__Directions for this task__: Render every line of the records below as a JSON array of strings, one string per line, omitting blank lines.

__Dataset extract__:

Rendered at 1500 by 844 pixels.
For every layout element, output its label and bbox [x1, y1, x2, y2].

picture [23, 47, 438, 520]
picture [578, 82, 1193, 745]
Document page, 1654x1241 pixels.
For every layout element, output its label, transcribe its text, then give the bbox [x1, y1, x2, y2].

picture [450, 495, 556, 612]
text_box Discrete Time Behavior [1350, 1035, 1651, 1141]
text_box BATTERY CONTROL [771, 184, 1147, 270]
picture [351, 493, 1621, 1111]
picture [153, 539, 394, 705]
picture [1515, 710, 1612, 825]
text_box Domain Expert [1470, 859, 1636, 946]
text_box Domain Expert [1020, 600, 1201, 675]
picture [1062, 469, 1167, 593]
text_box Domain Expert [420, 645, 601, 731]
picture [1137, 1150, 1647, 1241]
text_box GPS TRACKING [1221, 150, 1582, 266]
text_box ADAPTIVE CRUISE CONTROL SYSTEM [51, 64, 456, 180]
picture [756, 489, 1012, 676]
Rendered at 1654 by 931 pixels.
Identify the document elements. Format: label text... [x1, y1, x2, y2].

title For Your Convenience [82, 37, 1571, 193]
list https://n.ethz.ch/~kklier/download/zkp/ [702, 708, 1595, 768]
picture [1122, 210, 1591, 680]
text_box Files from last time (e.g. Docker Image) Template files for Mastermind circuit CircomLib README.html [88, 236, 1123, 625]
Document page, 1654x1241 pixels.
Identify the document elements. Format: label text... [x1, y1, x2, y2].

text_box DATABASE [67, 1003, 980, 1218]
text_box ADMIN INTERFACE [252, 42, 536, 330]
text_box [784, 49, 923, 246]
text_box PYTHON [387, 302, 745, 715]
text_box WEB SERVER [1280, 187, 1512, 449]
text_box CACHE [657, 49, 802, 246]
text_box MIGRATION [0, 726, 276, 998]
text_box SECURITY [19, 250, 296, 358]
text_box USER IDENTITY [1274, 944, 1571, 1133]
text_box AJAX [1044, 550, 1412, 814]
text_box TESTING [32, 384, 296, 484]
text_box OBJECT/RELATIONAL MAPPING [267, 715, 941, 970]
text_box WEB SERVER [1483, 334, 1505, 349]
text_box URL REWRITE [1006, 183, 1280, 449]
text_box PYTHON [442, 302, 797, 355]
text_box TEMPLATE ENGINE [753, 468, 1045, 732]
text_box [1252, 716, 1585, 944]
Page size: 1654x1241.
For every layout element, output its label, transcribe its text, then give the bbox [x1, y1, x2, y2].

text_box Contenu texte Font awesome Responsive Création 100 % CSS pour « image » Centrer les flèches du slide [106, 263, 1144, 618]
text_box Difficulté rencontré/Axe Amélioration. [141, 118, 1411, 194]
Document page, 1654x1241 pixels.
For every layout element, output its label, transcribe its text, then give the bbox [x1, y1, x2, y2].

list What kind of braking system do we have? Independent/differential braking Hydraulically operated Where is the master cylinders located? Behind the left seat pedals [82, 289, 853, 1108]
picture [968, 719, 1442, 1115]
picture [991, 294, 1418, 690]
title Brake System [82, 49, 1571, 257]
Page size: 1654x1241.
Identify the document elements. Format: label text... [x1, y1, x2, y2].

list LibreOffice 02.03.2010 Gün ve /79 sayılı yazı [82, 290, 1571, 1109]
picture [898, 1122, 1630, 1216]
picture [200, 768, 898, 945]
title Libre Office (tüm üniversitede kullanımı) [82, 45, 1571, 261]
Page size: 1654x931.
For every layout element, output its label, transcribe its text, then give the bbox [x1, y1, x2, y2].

__Result of this exercise__:
[
  "Rendered at 1500 by 844 pixels.",
  "For every layout element, output its label and bbox [x1, y1, x2, y2].",
  "picture [23, 47, 438, 520]",
  "picture [578, 82, 1193, 745]",
  "Document page, 1654x1241 pixels.",
  "For every layout element, output its label, transcribe its text, then give the bbox [x1, y1, x2, y2].",
  "picture [450, 495, 556, 612]",
  "text_box Discrete Time Behavior [1350, 1035, 1651, 1141]",
  "text_box BATTERY CONTROL [771, 184, 1147, 270]",
  "picture [351, 493, 1621, 1111]",
  "picture [153, 539, 394, 705]",
  "picture [1515, 710, 1612, 825]",
  "text_box Domain Expert [1470, 859, 1636, 946]",
  "text_box Domain Expert [1020, 600, 1201, 675]",
  "picture [1062, 469, 1167, 593]",
  "text_box Domain Expert [420, 645, 601, 731]",
  "picture [1137, 1150, 1647, 1241]",
  "text_box GPS TRACKING [1221, 150, 1582, 266]",
  "text_box ADAPTIVE CRUISE CONTROL SYSTEM [51, 64, 456, 180]",
  "picture [756, 489, 1012, 676]",
  "Rendered at 1654 by 931 pixels.",
  "Identify the document elements. Format: label text... [x1, y1, x2, y2].",
  "title For Your Convenience [82, 37, 1571, 193]",
  "list https://n.ethz.ch/~kklier/download/zkp/ [702, 708, 1595, 768]",
  "picture [1122, 210, 1591, 680]",
  "text_box Files from last time (e.g. Docker Image) Template files for Mastermind circuit CircomLib README.html [88, 236, 1123, 625]",
  "Document page, 1654x1241 pixels.",
  "Identify the document elements. Format: label text... [x1, y1, x2, y2].",
  "text_box DATABASE [67, 1003, 980, 1218]",
  "text_box ADMIN INTERFACE [252, 42, 536, 330]",
  "text_box [784, 49, 923, 246]",
  "text_box PYTHON [387, 302, 745, 715]",
  "text_box WEB SERVER [1280, 187, 1512, 449]",
  "text_box CACHE [657, 49, 802, 246]",
  "text_box MIGRATION [0, 726, 276, 998]",
  "text_box SECURITY [19, 250, 296, 358]",
  "text_box USER IDENTITY [1274, 944, 1571, 1133]",
  "text_box AJAX [1044, 550, 1412, 814]",
  "text_box TESTING [32, 384, 296, 484]",
  "text_box OBJECT/RELATIONAL MAPPING [267, 715, 941, 970]",
  "text_box WEB SERVER [1483, 334, 1505, 349]",
  "text_box URL REWRITE [1006, 183, 1280, 449]",
  "text_box PYTHON [442, 302, 797, 355]",
  "text_box TEMPLATE ENGINE [753, 468, 1045, 732]",
  "text_box [1252, 716, 1585, 944]",
  "Page size: 1654x1241.",
  "For every layout element, output its label, transcribe its text, then give the bbox [x1, y1, x2, y2].",
  "text_box Contenu texte Font awesome Responsive Création 100 % CSS pour « image » Centrer les flèches du slide [106, 263, 1144, 618]",
  "text_box Difficulté rencontré/Axe Amélioration. [141, 118, 1411, 194]",
  "Document page, 1654x1241 pixels.",
  "For every layout element, output its label, transcribe its text, then give the bbox [x1, y1, x2, y2].",
  "list What kind of braking system do we have? Independent/differential braking Hydraulically operated Where is the master cylinders located? Behind the left seat pedals [82, 289, 853, 1108]",
  "picture [968, 719, 1442, 1115]",
  "picture [991, 294, 1418, 690]",
  "title Brake System [82, 49, 1571, 257]",
  "Page size: 1654x1241.",
  "Identify the document elements. Format: label text... [x1, y1, x2, y2].",
  "list LibreOffice 02.03.2010 Gün ve /79 sayılı yazı [82, 290, 1571, 1109]",
  "picture [898, 1122, 1630, 1216]",
  "picture [200, 768, 898, 945]",
  "title Libre Office (tüm üniversitede kullanımı) [82, 45, 1571, 261]",
  "Page size: 1654x931.",
  "For every layout element, output its label, transcribe its text, then give the bbox [x1, y1, x2, y2]."
]